Digrignando i denti, con gli occhi socchiusi in due fessure, Oberon lasciò cadere Pegasus, richiamando a se il potere del fuoco, che già in precedenza gli aveva garantito la vittoria sul Cigno "Sìorruidh Àin Feàrsaid!!".

In un attimo, le nevi divennero vapore, e vampe fiammeggianti saettarono verso il Cavaliere, che balzò indietro preoccupato. Prima di raggiungerlo però, il fuoco sembrò fermarsi, e stavolta fu Phoenix a comparire a difesa del compagno, lanciandosi tra le fiamme con il pugno teso ed un sorriso sarcastico in viso.
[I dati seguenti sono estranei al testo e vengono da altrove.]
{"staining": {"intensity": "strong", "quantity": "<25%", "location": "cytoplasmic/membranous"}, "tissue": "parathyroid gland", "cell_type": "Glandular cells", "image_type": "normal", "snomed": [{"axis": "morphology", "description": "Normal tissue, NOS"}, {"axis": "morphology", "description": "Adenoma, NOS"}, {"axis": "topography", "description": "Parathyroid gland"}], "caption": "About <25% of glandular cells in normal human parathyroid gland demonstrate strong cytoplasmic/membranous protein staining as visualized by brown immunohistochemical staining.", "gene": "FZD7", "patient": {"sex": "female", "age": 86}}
Attorno a lui, le vampe di fuoco si condensarono in una sfera, esplodendo poi in una fiammata dalla forma dell'uccello immortale. "Il tuo dominio sugli elementi è grande! Ma anche se non così versatili o potenti, noi non siamo da meno!! Ali della Fenice!!" gridò, seguendo la stessa strategia di Cristal ed unendo la forza delle fiamme di Oberon alle proprie, in un unico straordinario attacco.

Un vortice di fuoco si abbattè sul Dio di Avalon, distruggendo il suo mantello e scaraventandolo indietro in direzione della parete del castello. Dopo meno di un metro però, Oberon piantò i piedi saldamente al suolo, annullando la spinta del colpo di Phoenix, e rialzò la testa a fronteggiare i nemici, livido in viso per la collera.

"Quel che non potete fare con la forza, cercate di conquistarlo con l'astuzia! Ma non esiste mente capace di colmare l'abisso che ci separa, le mie risorse sono infinite! A voi la Dealan Craoiseach!!" disse, materializzando nella mano la Lancia del Fulmine e tagliando l'aria in un fendente.

Bastò un colpo solo per aprire profonde spaccature sulle armature ed i colpi dei due eroi, che, raggiunti insieme, vennero scaraventati a terra in pozze di sangue. Senza dar loro neppure il tempo di un respiro, Oberon sollevò di nuovo l'arma, calandola stavolta dall'alto verso il basso, e mirando ai loro corpi indifesi.

A intercettare la lama d'energia giunse un fendente dorato, che spaccò la terra e deviò la forza della Dealan Craoiseach, di pochi centimetri appena, ma abbastanza per salvare i due Cavalieri.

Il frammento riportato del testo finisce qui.